I remember being able to access SABRE thru CompuServe dialup in the later 90s. It was annoyingly slow and glitchy, nothing like Travelocity today, but you could do it…

But, if you did change your plans and not turn up in the late 60’s, you didn’t loose your whole airfare. Since the planes rane with vacent seats anyway, when you missed your booking you could still get on the next flight*.

*which might be next week.

You’ve mixed apples and oranges here.

In the Olden Dayes of the 1960s and 1970s pre-deregulation a “ticket” was an unrestricted right to fly between a city pair on a flight of the customer’s choosing. Because even fares were regulated, you could even use the ticket on a different airline than you bought it on. A separate thing called a “reservation” was a soft commitment by the customer to show up on a particular day for a particular flight. You could have a ticket and no reservation, or a reservation and no ticket.

The situation was much more like a reservation at a restaurant is today than like a baseball game is today. IOW, no binding commitment by the customer at all.

No-showing for a flight carried exactly zero penalty to the customer. Changing plans at the last minute carried exactly zero penalty to the customer. Cancelling a ticket carried exactly zero penalty for the customer.

It didn’t take long as society became more consumerist and air travel got cheaper before some customers noticed an opportunity to game the system with one ticket and multiple reservations for their convenience. “Why not? It’s free so it must be OK” they rationalized. Soon the airlines were inundated with “full” flights that left 2/3rds full day after day.

The airlines counter-attacked with overbooking. The consumers, via the government, counter-counter-attacked with denied boarding compensation laws. The airlines counter-counter-attacked with yield management, change fees, non-refundable tickets, different fare levels, and all the rest.

And now we’re locked in this MAR doctrine (Mutually Assured Rip-off).
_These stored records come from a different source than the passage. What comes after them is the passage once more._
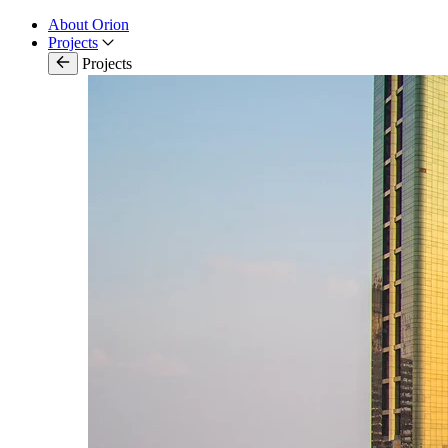
About Orion
Projects
Projects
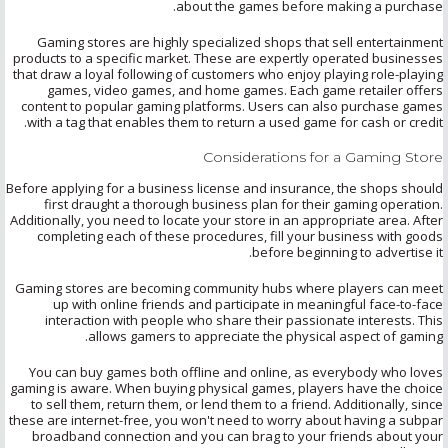
about the games before making a purchase.
Gaming stores are highly specialized shops that sell entertainment
products to a specific market. These are expertly operated businesses
that draw a loyal following of customers who enjoy playing role-playing
games, video games, and home games. Each game retailer offers
content to popular gaming platforms. Users can also purchase games
with a tag that enables them to return a used game for cash or credit.
Considerations for a Gaming Store
Before applying for a business license and insurance, the shops should
first draught a thorough business plan for their gaming operation.
Additionally, you need to locate your store in an appropriate area. After
completing each of these procedures, fill your business with goods
before beginning to advertise it.
Gaming stores are becoming community hubs where players can meet
up with online friends and participate in meaningful face-to-face
interaction with people who share their passionate interests. This
allows gamers to appreciate the physical aspect of gaming.
You can buy games both offline and online, as everybody who loves
gaming is aware. When buying physical games, players have the choice
to sell them, return them, or lend them to a friend. Additionally, since
these are internet-free, you won't need to worry about having a subpar
broadband connection and you can brag to your friends about your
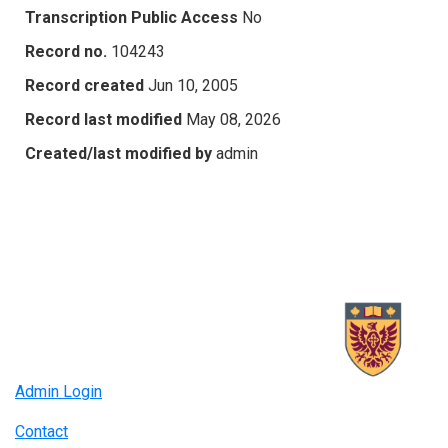
Transcription Public Access
No
Record no.
104243
Record created
Jun 10, 2005
Record last modified
May 08, 2026
Created/last modified by
admin
Admin Login
Contact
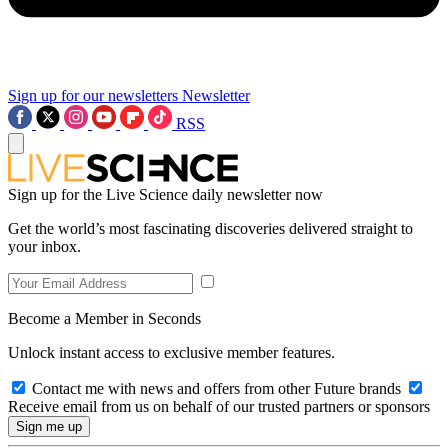
Sign up for our newsletters
Newsletter
RSS
Sign up for the Live Science daily newsletter now
Get the world’s most fascinating discoveries delivered straight to
your inbox.
Become a Member in Seconds
Unlock instant access to exclusive member features.
Contact me with news and offers from other Future brands
Receive email from us on behalf of our trusted partners or sponsors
How we climb down from here is about as easy to figure out as how countries can climb down from the nuclear MAD doctrine.

In my experience business people did this a lot, since if they were uncertain when their meetings would end they could book several flights and be sure they would be on the earliest they could make. As you said, there was no penalty for no-shows or ticket exchanges. It took a while for the exchange penalty to start - in the early 1980s when I flew a lot for work I’d often change tickets if I got there early, though I never multiple-booked.

However I disagree with** Hail Ants** about air travel being mostly for the elite. Maybe in the 1950s, and early 1960s, but by the early 1970s when I was in college I flew all the time and it was no big deal. They had student discounts, and my flight from Boston to New York was under $30. Not much more than than the bus. As a grad student in 1976 I flew on my own dime to a conference in Boulder, and it wasn’t a big hit to my budget. It is relatively cheaper now, but it wasn’t expensive enough back then to be out of the range of the masses.
And you got fed also.

It depends on the railway company in question. Deutsche Bahn does not require mandatory seat reservations for its trains, not even the ICE high-speed network (although you can, at an additional fee, opt to book a seat); it is quite common even today to have an overcrowded train with people sitting on the floor. In some other countries, trains, or at least the high-speed ones, operate on a basis that more closely resembles airlines, with mandatory seat reservations.

Wow, that’s awesome info. Not old enough to remember this, nor had I ever met anyone who flew back then. I have heard guys say that, “Back then even in coach, you didn’t board an airline without a jacket & tie!”